* **Task requirements**
Wherever the string "STERREN" appears in the records, return the line that holds it.
····················
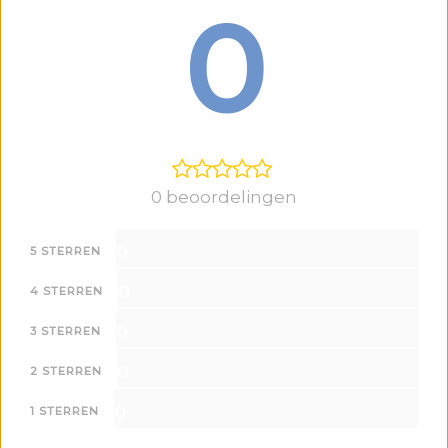
0
0 beoordelingen
0
5 STERREN
0
4 STERREN
0
3 STERREN
0
2 STERREN
0
1 STERREN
····················
* **Output of the exercise**
5 STERREN
4 STERREN
3 STERREN
2 STERREN
1 STERREN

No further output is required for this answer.